[Dataset records]
- - -

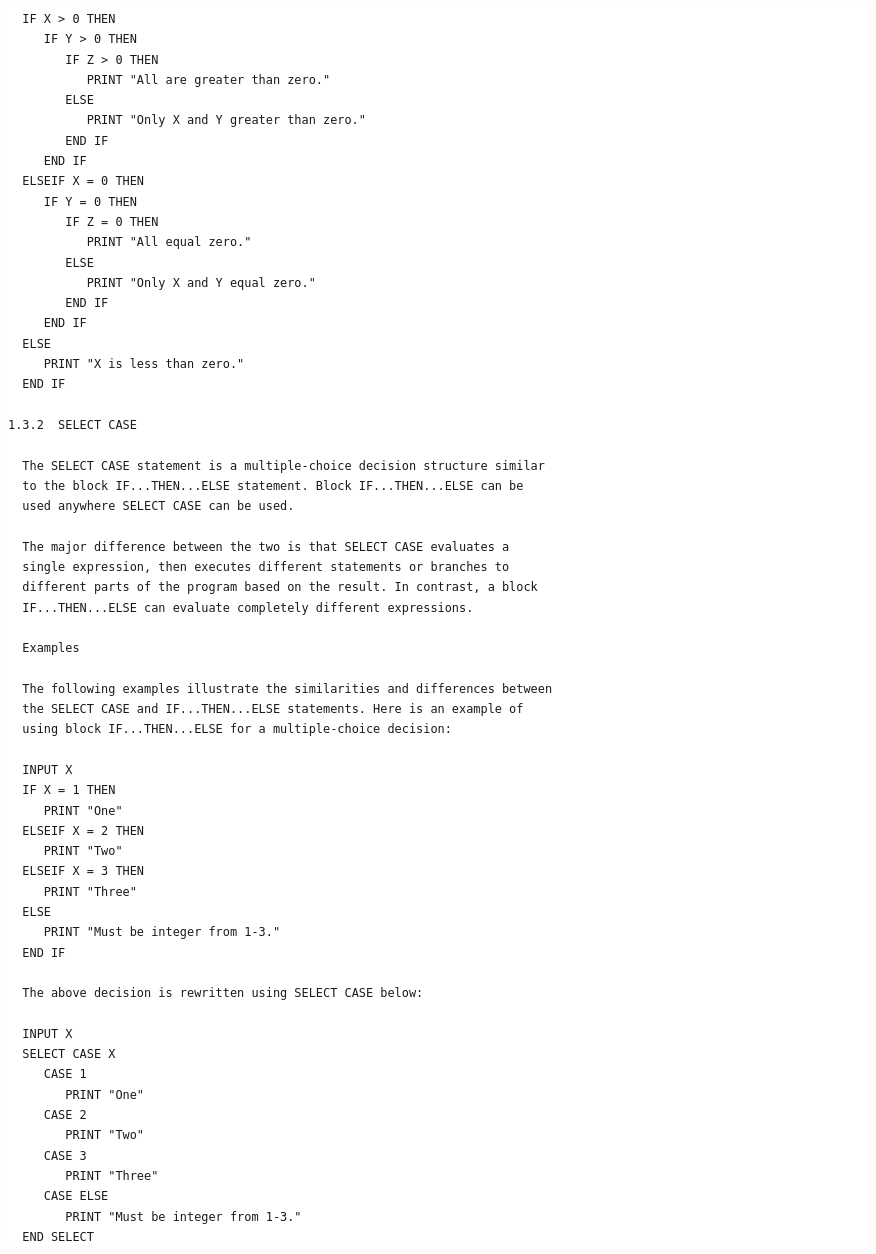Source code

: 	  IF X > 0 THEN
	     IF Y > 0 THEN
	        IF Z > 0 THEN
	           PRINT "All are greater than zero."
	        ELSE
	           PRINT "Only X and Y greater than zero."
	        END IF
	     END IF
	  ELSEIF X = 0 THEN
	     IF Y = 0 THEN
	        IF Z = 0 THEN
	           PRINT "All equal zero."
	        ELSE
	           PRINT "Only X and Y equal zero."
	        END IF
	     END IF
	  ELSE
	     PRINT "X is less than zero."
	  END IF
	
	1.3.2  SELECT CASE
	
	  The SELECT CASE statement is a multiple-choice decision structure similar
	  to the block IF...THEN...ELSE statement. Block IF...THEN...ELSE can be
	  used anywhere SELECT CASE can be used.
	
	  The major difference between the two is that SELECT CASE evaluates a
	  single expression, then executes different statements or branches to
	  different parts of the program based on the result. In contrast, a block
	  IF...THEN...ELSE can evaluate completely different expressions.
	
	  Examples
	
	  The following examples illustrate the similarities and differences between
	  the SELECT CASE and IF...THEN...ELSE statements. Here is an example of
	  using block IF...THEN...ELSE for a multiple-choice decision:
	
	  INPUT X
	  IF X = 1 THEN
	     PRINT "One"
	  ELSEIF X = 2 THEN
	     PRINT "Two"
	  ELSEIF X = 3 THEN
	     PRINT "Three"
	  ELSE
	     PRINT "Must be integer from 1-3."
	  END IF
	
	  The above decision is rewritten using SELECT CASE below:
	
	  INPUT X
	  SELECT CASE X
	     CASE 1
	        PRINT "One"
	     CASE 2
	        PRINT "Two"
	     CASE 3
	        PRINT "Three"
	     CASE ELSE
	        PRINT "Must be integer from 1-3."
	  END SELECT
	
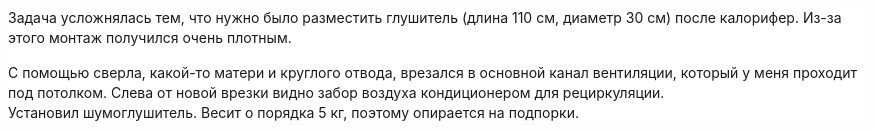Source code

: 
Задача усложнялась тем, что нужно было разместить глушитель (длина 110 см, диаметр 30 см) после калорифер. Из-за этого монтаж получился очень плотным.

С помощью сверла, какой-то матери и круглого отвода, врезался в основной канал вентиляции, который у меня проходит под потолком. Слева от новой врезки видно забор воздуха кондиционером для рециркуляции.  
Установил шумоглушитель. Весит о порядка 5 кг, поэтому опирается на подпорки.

- - -

Please return every line of the records above that contains the word "zero".

	           PRINT "All are greater than zero."
	           PRINT "Only X and Y greater than zero."
	           PRINT "All equal zero."
	           PRINT "Only X and Y equal zero."
	     PRINT "X is less than zero."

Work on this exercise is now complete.